**PROBLEM TO SOLVE**
From the records below, set down exactly the lines starting with the line that contains "left eye: (602, 173)" and going on through the line that contains "left wrist: (439, 214)". Nothing else is wanted.

Entries taken from a collection:
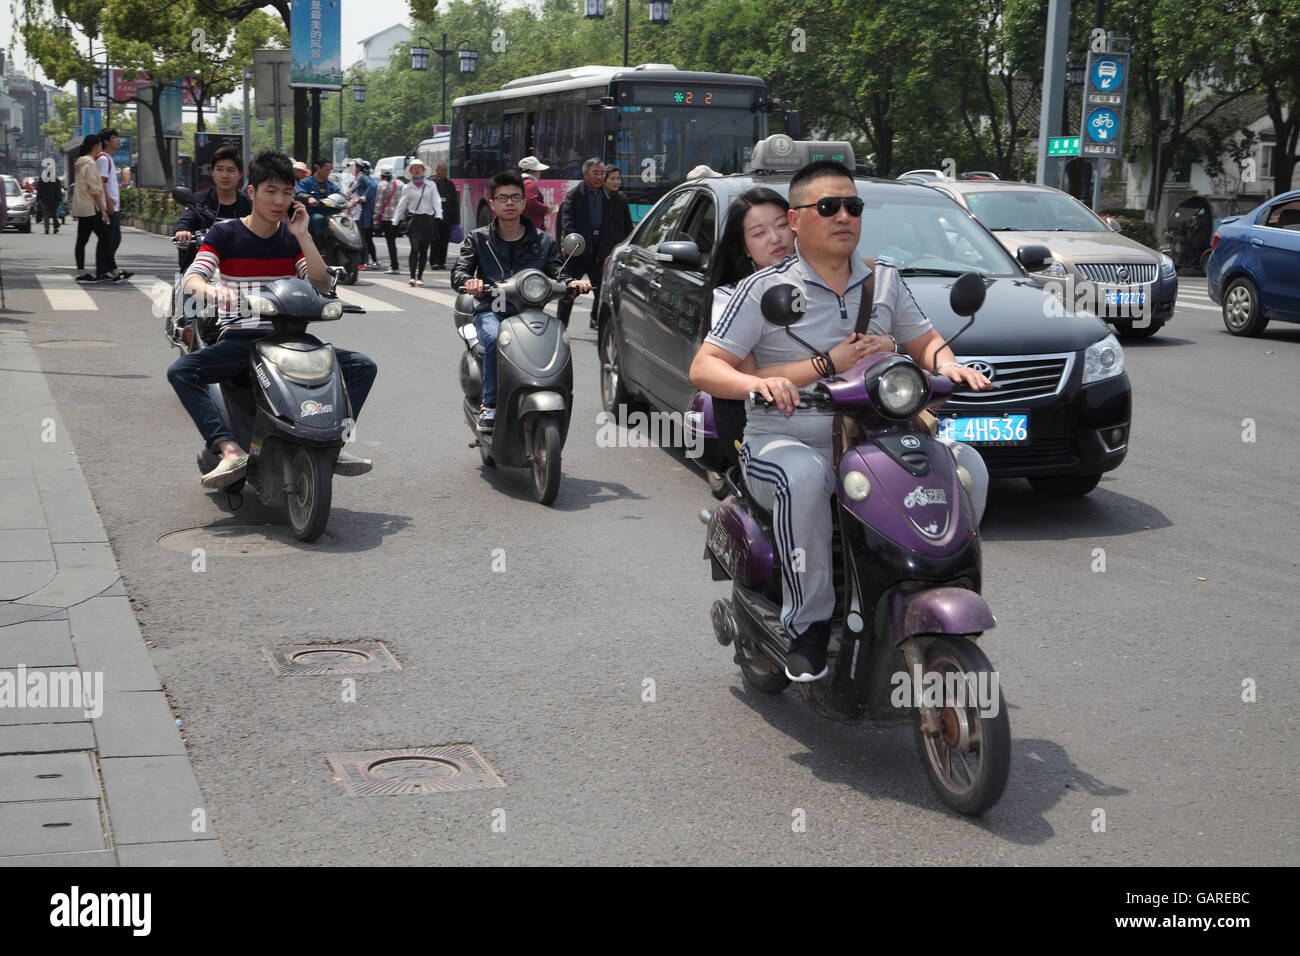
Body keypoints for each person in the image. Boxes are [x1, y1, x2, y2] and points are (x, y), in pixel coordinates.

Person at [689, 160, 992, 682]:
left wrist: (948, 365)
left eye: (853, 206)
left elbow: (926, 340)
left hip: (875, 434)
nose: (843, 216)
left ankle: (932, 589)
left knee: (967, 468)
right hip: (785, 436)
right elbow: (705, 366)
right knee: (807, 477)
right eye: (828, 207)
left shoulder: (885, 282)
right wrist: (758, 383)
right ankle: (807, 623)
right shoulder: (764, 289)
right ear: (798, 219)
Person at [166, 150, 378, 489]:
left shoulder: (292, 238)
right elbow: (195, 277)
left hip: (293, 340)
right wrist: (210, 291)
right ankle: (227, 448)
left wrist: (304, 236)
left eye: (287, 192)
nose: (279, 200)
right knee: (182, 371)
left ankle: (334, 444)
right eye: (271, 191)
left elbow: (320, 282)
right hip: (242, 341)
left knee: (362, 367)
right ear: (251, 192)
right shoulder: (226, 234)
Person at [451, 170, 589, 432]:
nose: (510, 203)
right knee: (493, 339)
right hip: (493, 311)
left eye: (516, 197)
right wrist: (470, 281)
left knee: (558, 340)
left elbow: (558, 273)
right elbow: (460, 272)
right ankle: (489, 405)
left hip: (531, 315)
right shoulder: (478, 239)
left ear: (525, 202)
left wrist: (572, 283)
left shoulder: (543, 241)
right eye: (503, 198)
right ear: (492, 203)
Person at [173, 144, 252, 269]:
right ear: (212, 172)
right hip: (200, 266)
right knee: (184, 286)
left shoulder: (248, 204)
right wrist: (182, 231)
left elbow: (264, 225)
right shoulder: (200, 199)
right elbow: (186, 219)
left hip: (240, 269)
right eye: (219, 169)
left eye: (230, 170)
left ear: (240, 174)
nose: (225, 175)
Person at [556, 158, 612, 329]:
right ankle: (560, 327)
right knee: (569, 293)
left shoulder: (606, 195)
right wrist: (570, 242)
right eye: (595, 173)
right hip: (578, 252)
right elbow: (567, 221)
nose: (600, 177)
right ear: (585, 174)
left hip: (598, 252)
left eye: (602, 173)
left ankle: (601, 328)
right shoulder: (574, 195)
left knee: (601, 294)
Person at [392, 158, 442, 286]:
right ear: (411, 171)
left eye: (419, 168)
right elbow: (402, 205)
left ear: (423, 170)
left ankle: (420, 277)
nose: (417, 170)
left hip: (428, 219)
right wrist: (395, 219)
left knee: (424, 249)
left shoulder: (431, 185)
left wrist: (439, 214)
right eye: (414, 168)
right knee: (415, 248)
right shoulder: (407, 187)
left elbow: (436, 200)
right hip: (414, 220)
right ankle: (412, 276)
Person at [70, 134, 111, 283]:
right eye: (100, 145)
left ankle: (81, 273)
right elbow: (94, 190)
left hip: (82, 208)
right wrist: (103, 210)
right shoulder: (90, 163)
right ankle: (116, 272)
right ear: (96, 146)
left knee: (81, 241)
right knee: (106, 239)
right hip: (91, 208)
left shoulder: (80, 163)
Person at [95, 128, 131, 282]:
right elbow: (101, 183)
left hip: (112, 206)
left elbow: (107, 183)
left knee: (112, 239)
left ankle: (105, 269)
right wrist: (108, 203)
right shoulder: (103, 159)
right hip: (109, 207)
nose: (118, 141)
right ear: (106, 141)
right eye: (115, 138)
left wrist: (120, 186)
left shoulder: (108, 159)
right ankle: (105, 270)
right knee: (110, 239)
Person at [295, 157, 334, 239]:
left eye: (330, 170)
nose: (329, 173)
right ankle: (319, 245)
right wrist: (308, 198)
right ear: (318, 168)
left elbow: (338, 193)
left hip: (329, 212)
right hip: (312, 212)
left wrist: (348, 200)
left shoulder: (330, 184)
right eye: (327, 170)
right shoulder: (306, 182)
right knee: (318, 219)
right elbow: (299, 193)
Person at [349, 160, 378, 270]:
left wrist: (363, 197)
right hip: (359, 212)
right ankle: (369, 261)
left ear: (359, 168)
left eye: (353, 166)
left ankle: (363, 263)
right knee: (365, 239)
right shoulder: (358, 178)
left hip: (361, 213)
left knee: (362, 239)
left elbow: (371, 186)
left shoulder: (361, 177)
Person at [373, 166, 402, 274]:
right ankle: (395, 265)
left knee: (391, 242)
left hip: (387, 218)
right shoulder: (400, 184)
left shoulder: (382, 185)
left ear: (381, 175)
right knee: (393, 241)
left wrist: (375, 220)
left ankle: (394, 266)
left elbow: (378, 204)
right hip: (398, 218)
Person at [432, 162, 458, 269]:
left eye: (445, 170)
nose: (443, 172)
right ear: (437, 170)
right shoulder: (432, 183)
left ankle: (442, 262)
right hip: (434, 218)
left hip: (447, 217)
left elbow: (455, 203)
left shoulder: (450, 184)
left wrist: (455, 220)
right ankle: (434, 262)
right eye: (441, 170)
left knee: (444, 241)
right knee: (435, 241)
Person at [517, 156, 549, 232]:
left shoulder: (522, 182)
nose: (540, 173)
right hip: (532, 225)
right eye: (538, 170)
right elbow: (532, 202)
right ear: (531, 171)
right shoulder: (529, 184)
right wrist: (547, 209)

---

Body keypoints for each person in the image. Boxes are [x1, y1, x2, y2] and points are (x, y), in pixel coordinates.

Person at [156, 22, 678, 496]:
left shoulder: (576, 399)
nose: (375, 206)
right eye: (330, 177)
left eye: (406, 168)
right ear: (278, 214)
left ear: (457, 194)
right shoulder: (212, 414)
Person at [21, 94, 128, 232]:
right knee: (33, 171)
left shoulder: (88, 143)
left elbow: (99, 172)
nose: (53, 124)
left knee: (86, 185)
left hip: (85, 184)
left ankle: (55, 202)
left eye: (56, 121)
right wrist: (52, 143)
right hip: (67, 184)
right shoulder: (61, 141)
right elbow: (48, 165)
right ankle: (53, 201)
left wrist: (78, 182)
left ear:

**WRITTEN ANSWER**
left eye: (602, 173)
left ankle: (601, 328)
right shoulder: (574, 195)
left knee: (601, 294)
Person at [392, 158, 442, 286]:
right ear: (411, 171)
left eye: (419, 168)
right elbow: (402, 205)
left ear: (423, 170)
left ankle: (420, 277)
nose: (417, 170)
left hip: (428, 219)
right wrist: (395, 219)
left knee: (424, 249)
left shoulder: (431, 185)
left wrist: (439, 214)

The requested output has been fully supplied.